Éste verano se despedía Black Sabbath y unos días después moría Ozzy Osbourne.
Es como si la muerte misma hubiese esperado a que se despidiera de todos nosotros. Porque mire usted, querido oyente, en especial si nunca ha tenido el placer siniestro y obscuro de escuchar al Principe de las Tieneblas.

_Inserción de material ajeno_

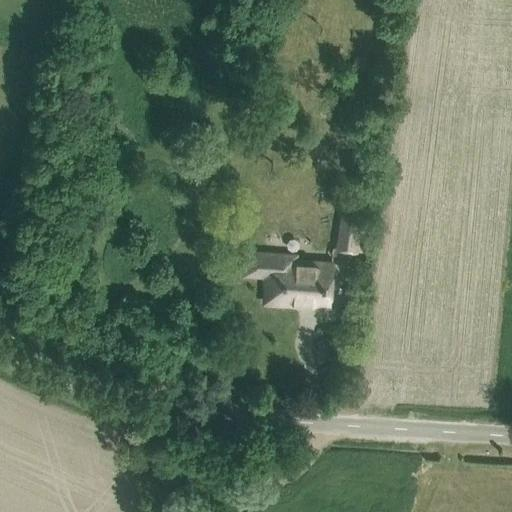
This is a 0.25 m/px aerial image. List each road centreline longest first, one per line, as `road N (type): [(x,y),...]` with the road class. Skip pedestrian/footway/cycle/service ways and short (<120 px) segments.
road 1 (unclassified): [(511,425),(123,403),(82,394),(0,351)]
road 2 (track): [(209,511),(332,431),(338,415)]
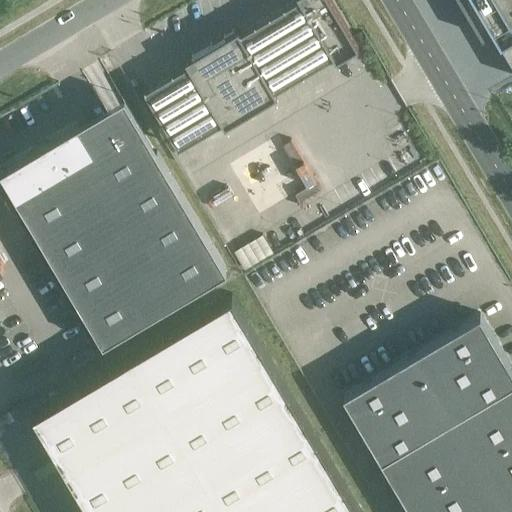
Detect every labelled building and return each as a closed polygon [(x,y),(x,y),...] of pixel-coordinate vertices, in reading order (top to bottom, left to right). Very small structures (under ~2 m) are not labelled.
[(187,63),(173,71),(208,129),(221,120),(224,125),(277,94),(274,89),(333,54),(336,59),(358,45),(331,0),(293,0),(240,32),(238,27),(185,59),(187,63)] [(511,0),(464,0),(466,2),(485,34),(493,29),(511,61),(511,0)] [(124,95),(78,122),(0,168),(103,341),(227,268),(124,95)] [(361,511),(232,293),(33,411),(93,511),(361,511)] [(343,393),(356,415),(413,511),(511,511),(511,366),(480,312),(343,393)]
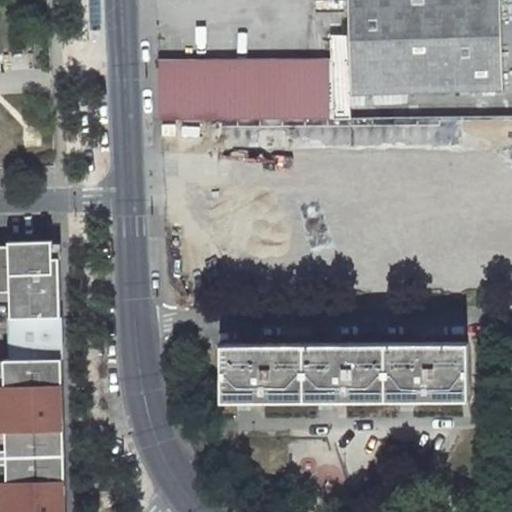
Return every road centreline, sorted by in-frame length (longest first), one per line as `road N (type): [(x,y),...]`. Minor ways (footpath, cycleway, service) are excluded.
road 1 (residential): [(511,162),(128,164)]
road 2 (residential): [(180,488),(144,395),(129,195)]
road 3 (residential): [(128,164),(121,0)]
road 4 (residential): [(129,195),(0,199)]
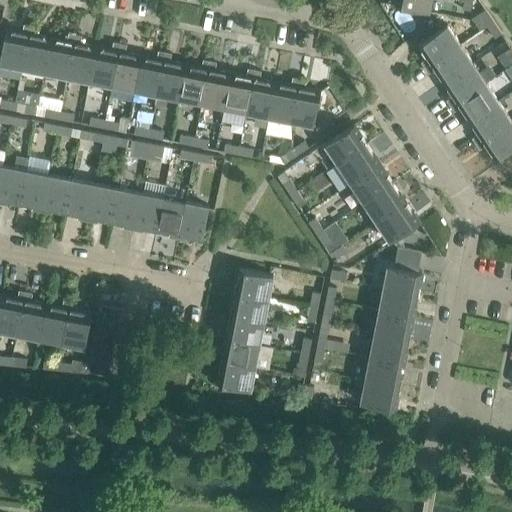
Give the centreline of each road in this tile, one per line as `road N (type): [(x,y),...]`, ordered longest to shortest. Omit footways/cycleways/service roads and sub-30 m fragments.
road 1 (residential): [(479,210),(464,203),(349,31),(291,4)]
road 2 (residential): [(206,289),(0,248)]
road 3 (residential): [(440,410),(479,210)]
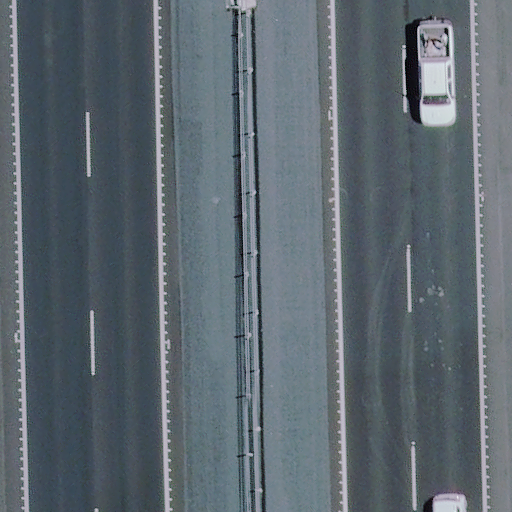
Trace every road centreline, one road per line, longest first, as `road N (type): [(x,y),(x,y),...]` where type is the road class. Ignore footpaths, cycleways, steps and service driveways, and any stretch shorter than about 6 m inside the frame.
road 1 (motorway): [(99,511),(86,0)]
road 2 (motorway): [(405,0),(417,511)]
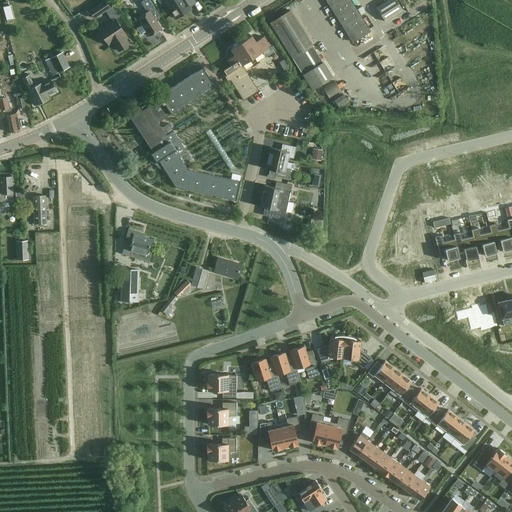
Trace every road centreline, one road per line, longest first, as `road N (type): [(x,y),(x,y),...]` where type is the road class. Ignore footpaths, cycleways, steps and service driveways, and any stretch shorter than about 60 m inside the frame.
road 1 (residential): [(511,134),(400,166),(366,262),(399,295)]
road 2 (residential): [(303,316),(193,360),(187,462),(194,493)]
road 3 (residential): [(237,232),(144,203),(109,168),(78,116)]
road 4 (secondary): [(102,99),(256,0)]
road 5 (residential): [(511,423),(380,321)]
road 6 (residential): [(328,468),(279,468),(194,493)]
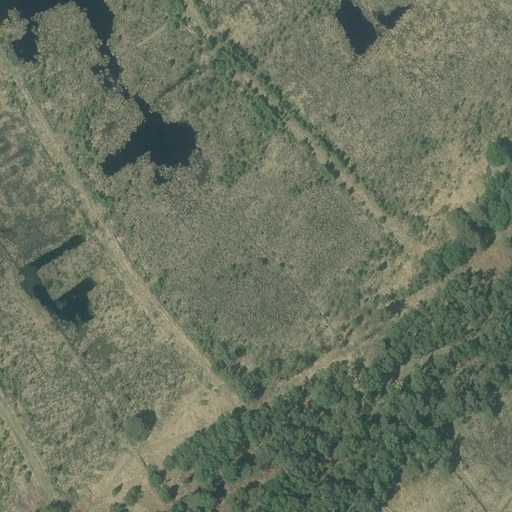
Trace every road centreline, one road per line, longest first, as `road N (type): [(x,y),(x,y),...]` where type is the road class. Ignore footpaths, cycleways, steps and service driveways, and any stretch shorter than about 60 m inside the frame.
road 1 (track): [(241,409),(154,312),(0,62)]
road 2 (track): [(425,264),(219,55),(184,0)]
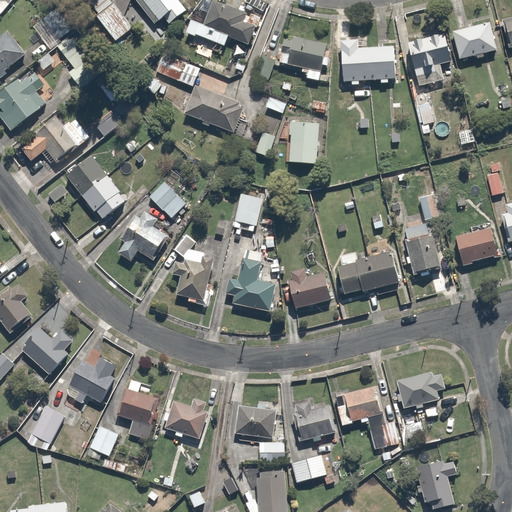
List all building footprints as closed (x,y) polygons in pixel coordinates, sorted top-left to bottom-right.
[(110,0),(94,0),(87,6),(116,43),(133,30),(110,0)] [(131,0),(153,27),(166,17),(174,27),(188,16),(175,0),(131,0)] [(255,18),(212,2),(203,26),(231,37),(251,45),(257,30),(252,28),(255,18)] [(54,11),(31,28),(50,52),(72,35),(54,11)] [(226,50),(231,37),(203,26),(192,22),(186,37),(195,40),(196,38),(226,50)] [(490,24),(452,33),(459,62),(497,53),(490,24)] [(452,33),(400,46),(413,99),(442,93),(436,70),(460,64),(459,62),(452,33)] [(0,74),(26,56),(9,34),(0,40),(0,74)] [(294,42),(285,40),(280,66),(303,71),(301,81),(321,85),(329,44),(295,38),(294,42)] [(362,41),(340,42),(343,87),(397,83),(395,47),(362,49),(362,41)] [(164,54),(156,72),(148,90),(168,99),(176,81),(193,89),(201,70),(164,54)] [(54,64),(47,55),(35,64),(42,74),(54,64)] [(243,62),(230,56),(226,66),(239,72),(243,62)] [(277,62),(263,56),(248,88),(263,94),(277,62)] [(0,99),(0,110),(3,114),(0,115),(0,122),(8,133),(23,121),(27,125),(47,110),(24,81),(0,99)] [(294,83),(284,81),(281,92),(291,94),(294,83)] [(210,127),(234,137),(246,107),(196,86),(184,116),(203,124),(202,126),(210,129),(210,127)] [(288,105),(273,98),(267,110),(282,118),(288,105)] [(511,106),(509,98),(501,100),(505,115),(511,112),(511,106)] [(327,103),(313,100),(310,118),(324,120),(327,103)] [(125,119),(119,111),(95,128),(102,137),(105,135),(111,143),(119,137),(112,128),(125,119)] [(76,120),(66,127),(60,118),(30,137),(34,143),(21,152),(29,164),(48,152),(54,161),(57,165),(91,142),(76,120)] [(370,119),(360,119),(359,131),(370,131),(370,119)] [(322,122),(287,121),(286,138),(293,138),(292,167),(320,168),(322,122)] [(277,137),(263,133),(256,156),(270,161),(277,137)] [(406,134),(390,134),(390,146),(406,145),(406,134)] [(161,154),(153,145),(136,159),(144,168),(161,154)] [(93,158),(68,179),(103,221),(128,201),(93,158)] [(165,184),(150,200),(173,221),(188,205),(165,184)] [(503,184),(488,188),(491,199),(506,196),(503,184)] [(71,194),(63,185),(49,197),(57,206),(71,194)] [(435,191),(418,195),(426,223),(442,218),(435,191)] [(267,200),(241,193),(232,230),(258,236),(267,200)] [(508,215),(501,216),(509,247),(511,246),(511,203),(505,205),(508,215)] [(143,220),(136,215),(120,240),(125,244),(119,253),(132,262),(139,251),(155,263),(169,243),(152,231),(159,222),(148,214),(143,220)] [(492,227),(454,237),(462,268),(499,258),(492,227)] [(431,229),(405,237),(418,278),(444,270),(431,229)] [(197,242),(187,235),(175,252),(185,259),(197,242)] [(266,257),(246,252),(238,281),(228,278),(223,295),(233,298),(230,308),(271,320),(280,287),(259,282),(266,257)] [(393,254),(338,270),(346,298),(402,282),(393,254)] [(175,261),(170,277),(181,280),(175,299),(203,307),(217,261),(204,257),(202,264),(186,259),(185,264),(175,261)] [(295,283),(290,284),(297,312),(334,304),(328,275),(310,279),(308,270),(293,274),(295,283)] [(2,294),(0,295),(0,319),(9,331),(33,314),(23,300),(32,294),(24,283),(4,297),(2,294)] [(62,332),(54,340),(42,327),(22,347),(51,377),(71,358),(66,352),(74,344),(62,332)] [(0,380),(16,366),(3,352),(0,354),(0,380)] [(98,373),(81,364),(65,396),(82,405),(87,395),(105,404),(124,367),(105,358),(98,373)] [(405,402),(406,409),(443,400),(441,390),(448,389),(445,377),(436,379),(434,374),(400,382),(403,395),(397,396),(399,403),(405,402)] [(145,384),(133,379),(118,416),(135,423),(131,433),(153,441),(169,400),(142,390),(145,384)] [(380,386),(346,395),(353,422),(387,413),(380,386)] [(186,435),(203,439),(212,403),(198,399),(196,406),(176,401),(173,414),(167,413),(165,422),(170,423),(168,430),(177,433),(176,438),(185,440),(186,435)] [(299,413),(293,415),(299,443),(338,435),(332,408),(314,412),(311,399),(297,402),(299,413)] [(72,416),(51,404),(29,443),(45,452),(63,420),(68,423),(72,416)] [(280,410),(241,405),(237,436),(277,441),(280,410)] [(380,450),(383,462),(394,460),(391,448),(403,445),(398,421),(367,428),(373,452),(380,450)] [(124,432),(103,422),(88,454),(109,464),(124,432)] [(288,443),(262,442),(261,465),(287,466),(288,443)] [(322,455),(293,463),(299,485),(329,476),(322,455)] [(457,462),(413,471),(420,507),(433,504),(434,511),(454,508),(448,478),(460,476),(457,462)] [(258,477),(259,496),(246,503),(251,511),(290,511),(290,476),(258,477)] [(201,492),(190,497),(196,511),(207,506),(201,492)]
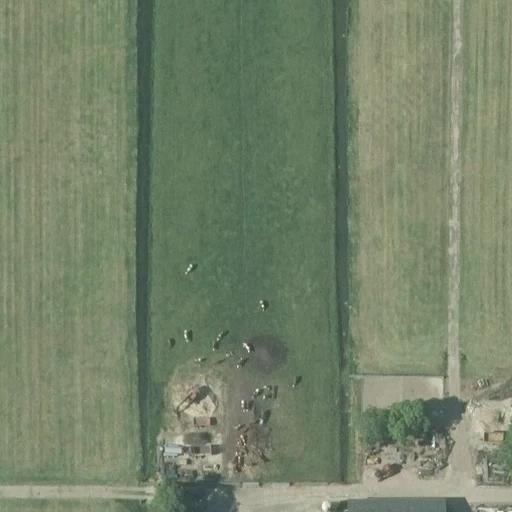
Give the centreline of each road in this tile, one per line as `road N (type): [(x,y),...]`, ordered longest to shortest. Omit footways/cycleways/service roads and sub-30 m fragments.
road 1 (track): [(455,0),(453,496),(511,496)]
road 2 (track): [(0,493),(453,496),(453,511)]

Hay Dioses que no son unos aguafiestas, prohibiendo aquí y allá, señalando como pecado esto o aquello. Hay Dioses que son la fiesta misma. Pues no hay luz que no proyecte su sombra y con frecuencia es en la oscuridad donde aprendemos a apreciar la luz. Eso es lo que pasa con Ozzy Osbourne y Black Sabbath. Son Dioses de un Olimpo de metal y dolor. Porque, seamos claros, ésta banda no es como cualquier otra. Ella creo el sonido oscuro y metalero. De ella nacen todas las demás. Por eso, a esta banda no hay que despedirla como a cualquiera: hay que despedirla como se despide a los viejos piratas.
Con respeto, con furia, alcohol y una carcajada amarga, sabiendo que, sin ellos, todos seríamos un poco más aburridos, un poco más grises, un poco más mansos..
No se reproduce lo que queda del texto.